*GIVEN DATA*

════════════════════

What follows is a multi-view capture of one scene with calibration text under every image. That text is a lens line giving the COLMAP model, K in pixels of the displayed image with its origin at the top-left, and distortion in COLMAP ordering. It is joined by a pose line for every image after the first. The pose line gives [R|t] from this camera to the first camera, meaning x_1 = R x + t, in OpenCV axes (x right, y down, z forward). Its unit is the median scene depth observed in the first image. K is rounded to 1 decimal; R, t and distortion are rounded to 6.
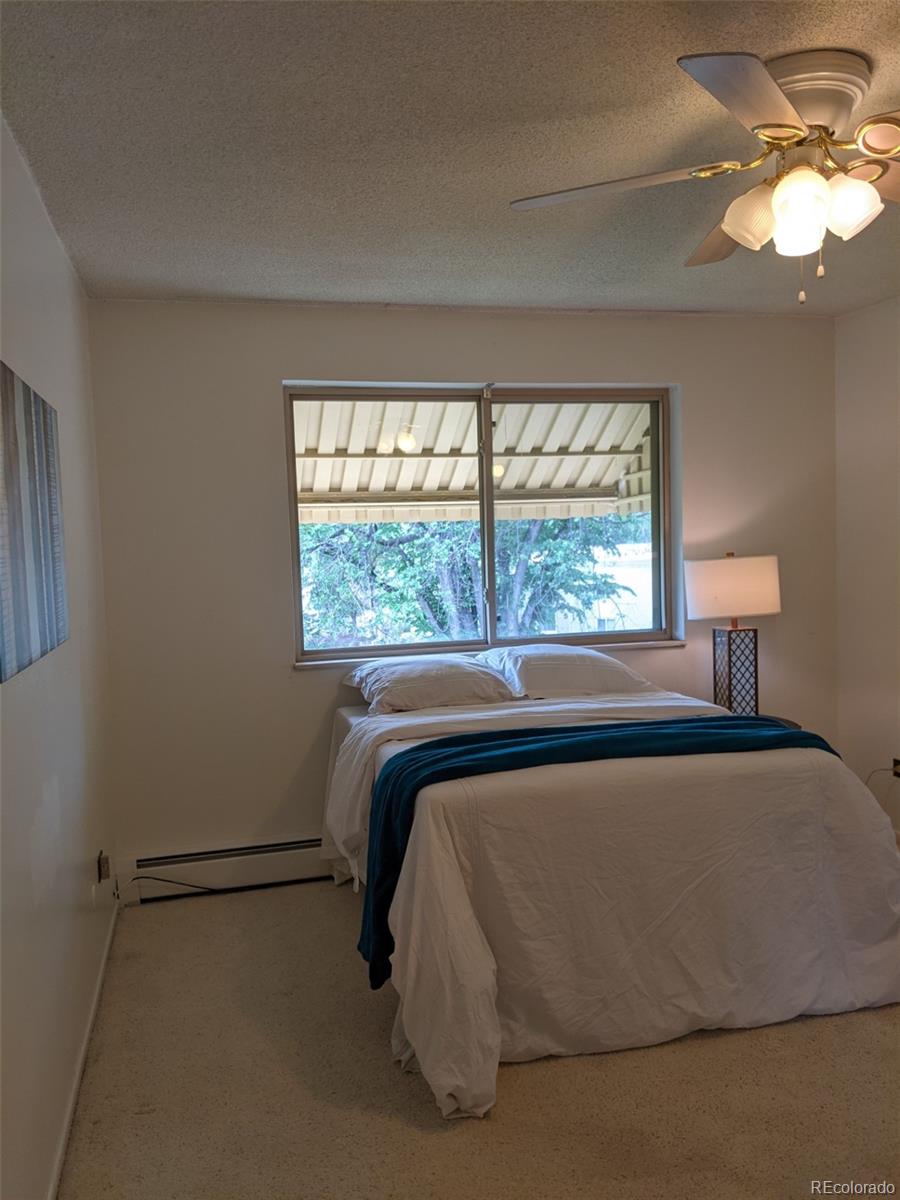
lens RADIAL K [[974.8, 0, 450.0], [0, 974.8, 600.0], [0, 0, 1]] dist [0.189238, -0.331238]
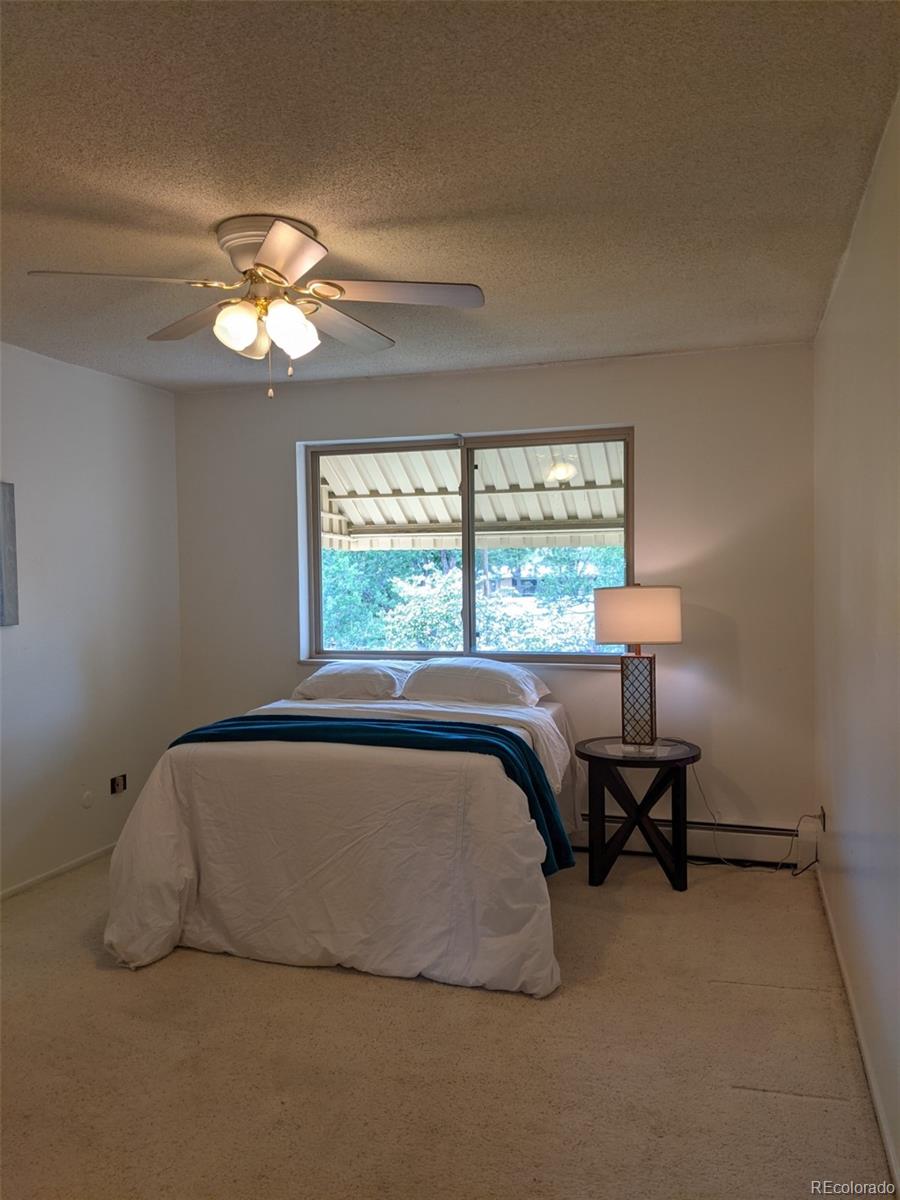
lens RADIAL K [[957.7, 0, 450.0], [0, 957.7, 600.0], [0, 0, 1]] dist [0.130290, -0.260695]
pose [[0.840848, 0.038047, -0.539932, 0.738492], [-0.048041, 0.998836, -0.004432, -0.017270], [0.539135, 0.029665, 0.841697, 0.036460]]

════════════════════

*WHAT YOU HAVE TO DO*
All of the material above must be given again verbatim, except for the pictures.

*ANSWER FOR THIS EXERCISE*
What follows is a multi-view capture of one scene with calibration text under every image. That text is a lens line giving the COLMAP model, K in pixels of the displayed image with its origin at the top-left, and distortion in COLMAP ordering. It is joined by a pose line for every image after the first. The pose line gives [R|t] from this camera to the first camera, meaning x_1 = R x + t, in OpenCV axes (x right, y down, z forward). Its unit is the median scene depth observed in the first image. K is rounded to 1 decimal; R, t and distortion are rounded to 6.
lens RADIAL K [[974.8, 0, 450.0], [0, 974.8, 600.0], [0, 0, 1]] dist [0.189238, -0.331238]
lens RADIAL K [[957.7, 0, 450.0], [0, 957.7, 600.0], [0, 0, 1]] dist [0.130290, -0.260695]
pose [[0.840848, 0.038047, -0.539932, 0.738492], [-0.048041, 0.998836, -0.004432, -0.017270], [0.539135, 0.029665, 0.841697, 0.036460]]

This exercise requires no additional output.